Es ist aber fraglich, ob die österreichische Firma Wälderbau die Bohrarbeiten tatsächlich sachgemäß ausgeführt hat. Funde wurden gemacht, die darauf hindeuten, dass entgegen den behördlichen Auflagen 2007 kein sulfatbeständiger Zement verwendet worden ist, dem Gips nichts anhaben kann. So war auch für die im Faust-Gymnasium anwesenden Vertreter des Bundesverbands Geothermie klar: In Staufen wurde schlampig gearbeitet, werde richtig und sorgfältig gebohrt, gebe es auch keine Probleme. Widerspruch ernteten sie damit nicht – Vertreter von Bohrfirma und Planungsbüro saßen ja keine auf dem Podium.

Auch wenn die sieben Erdwärmelöcher nun dicht sind, bedeute das noch lange nicht das Ende der Hebungen – darüber waren sich alle auf dem Podium einig. Wie viel Wasser schon in der Quellschicht steckt und ob es bereits andere Wege nimmt als die Bohrungen, ist unbekannt. Den Ausführungen von Geotechniker Robert Breder zufolge gibt es weiteres quellfähiges Material, das bislang noch trocken ist. "Dass hier Wasser eindringt, gilt es unbedingt zu vermeiden", sagte er. Andernfalls drohen Hebungen von bis zu 60 Zentimetern.

Robert Breder sagte auch, dass das Abdichten der Löcher und das Abpumpen von Grundwasser alleine nicht ausreichen könnten. Womöglich müssten Druckpolster in den Untergrund eingebaut werden, um den Hebungsdruck abzufangen.

In dieser Situation gelte es zu zusammenzustehen, appellierte Benitz.

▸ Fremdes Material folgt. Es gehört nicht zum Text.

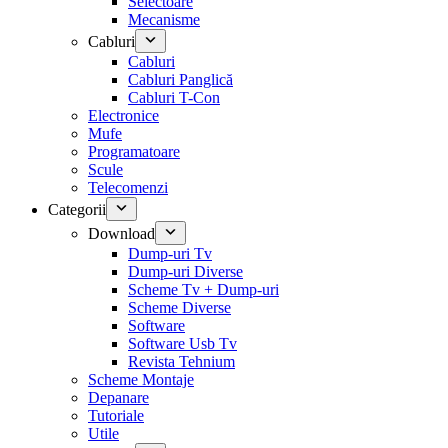
Selectoare
Mecanisme
Cabluri
Cabluri
Cabluri Panglică
Cabluri T-Con
Electronice
Mufe
Programatoare
Scule
Telecomenzi
Categorii
Download
Dump-uri Tv
Dump-uri Diverse
Scheme Tv + Dump-uri
Scheme Diverse
Software
Software Usb Tv
Revista Tehnium
Scheme Montaje
Depanare
Tutoriale
Utile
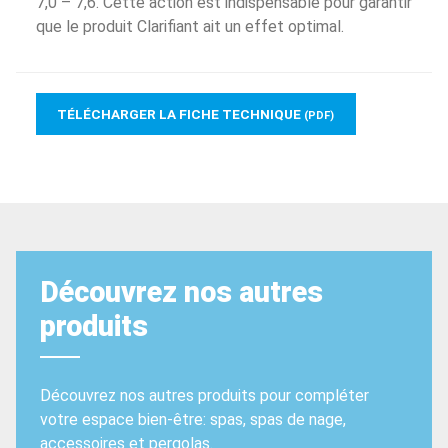
7,0 – 7,6. Cette action est indispensable pour garantir
que le produit Clarifiant ait un effet optimal.
TÉLÉCHARGER LA FICHE TECHNIQUE
(PDF)
Découvrez nos autres
produits
Découvrez nos autres produits pour compléter
votre espace bien-être: spas, spas de nage,
accessoires et pergolas.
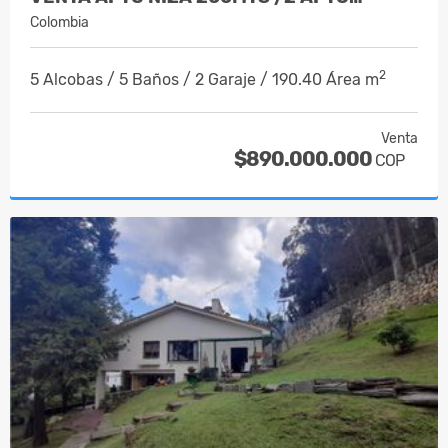
Colombia
2
5 Alcobas / 5 Baños / 2 Garaje / 190.40 Área m
Venta
$890.000.000
COP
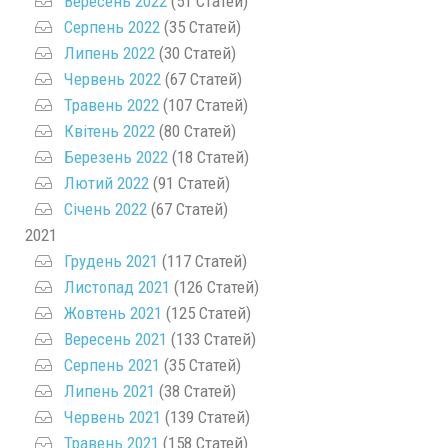
Вересень 2022
(51 Статей)
Серпень 2022
(35 Статей)
Липень 2022
(30 Статей)
Червень 2022
(67 Статей)
Травень 2022
(107 Статей)
Квітень 2022
(80 Статей)
Березень 2022
(18 Статей)
Лютий 2022
(91 Статей)
Січень 2022
(67 Статей)
2021
Грудень 2021
(117 Статей)
Листопад 2021
(126 Статей)
Жовтень 2021
(125 Статей)
Вересень 2021
(133 Статей)
Серпень 2021
(35 Статей)
Липень 2021
(38 Статей)
Червень 2021
(139 Статей)
Травень 2021
(158 Статей)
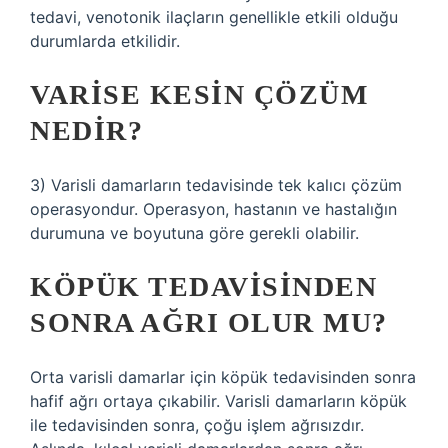
tedavi, venotonik ilaçların genellikle etkili olduğu
durumlarda etkilidir.
VARISE KESIN ÇÖZÜM
NEDIR?
3) Varisli damarların tedavisinde tek kalıcı çözüm
operasyondur. Operasyon, hastanın ve hastalığın
durumuna ve boyutuna göre gerekli olabilir.
KÖPÜK TEDAVISINDEN
SONRA AĞRI OLUR MU?
Orta varisli damarlar için köpük tedavisinden sonra
hafif ağrı ortaya çıkabilir. Varisli damarların köpük
ile tedavisinden sonra, çoğu işlem ağrısızdır.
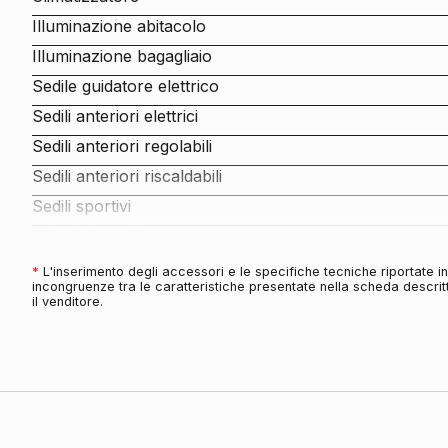
Illuminazione abitacolo
Illuminazione bagagliaio
Sedile guidatore elettrico
Sedili anteriori elettrici
Sedili anteriori regolabili
Sedili anteriori riscaldabili
Sedili sportivi
Volante in pelle
Volante regolabile
*
L'inserimento degli accessori e le specifiche tecniche riportate 
incongruenze tra le caratteristiche presentate nella scheda descritt
Bracciolo anteriore
il venditore.
Bracciolo posteriore
Sedili abbattibili
Copertura vano bagagli
Supporto lombare
Climatizzatore automatico a due zone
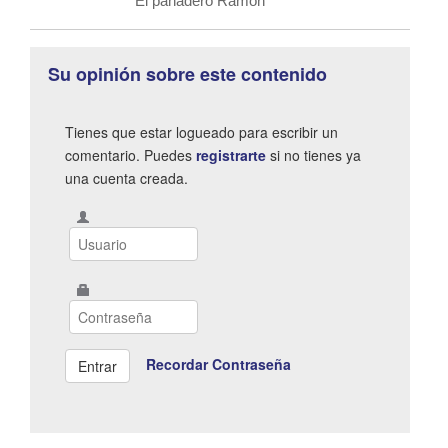
El panadero Ramón
Su opinión sobre este contenido
Tienes que estar logueado para escribir un
comentario. Puedes
registrarte
si no tienes ya
una cuenta creada.
Recordar Contraseña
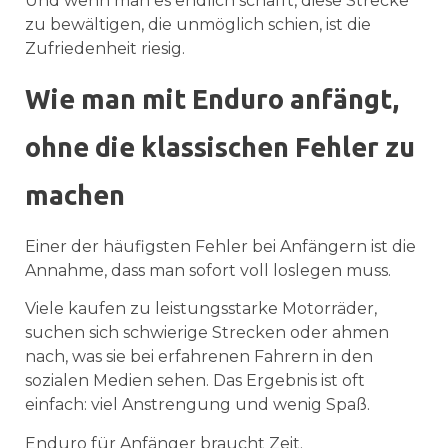
Und wenn man es endlich schafft, diese Strecke
zu bewältigen, die unmöglich schien, ist die
Zufriedenheit riesig.
Wie man mit Enduro anfängt,
ohne die klassischen Fehler zu
machen
Einer der häufigsten Fehler bei Anfängern ist die
Annahme, dass man sofort voll loslegen muss.
Viele kaufen zu leistungsstarke Motorräder,
suchen sich schwierige Strecken oder ahmen
nach, was sie bei erfahrenen Fahrern in den
sozialen Medien sehen. Das Ergebnis ist oft
einfach: viel Anstrengung und wenig Spaß.
Enduro für Anfänger braucht Zeit.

Klemens Ficht, der in Vertretung für den erkrankten Regierungspräsidenten Julian Würtenberger begrüßte, brachte sein Mitgefühl für die 250 betroffenen Hausbesitzer zum Ausdruck. Csaba-Peter Gaspar, Geschäftsführer der Interessengemeinschaft der Rissgeschädigten, versprach, "konstruktiv an der Lösung der Krise mitzuwirken", schloss für die Zukunft eine Klage aber nicht aus.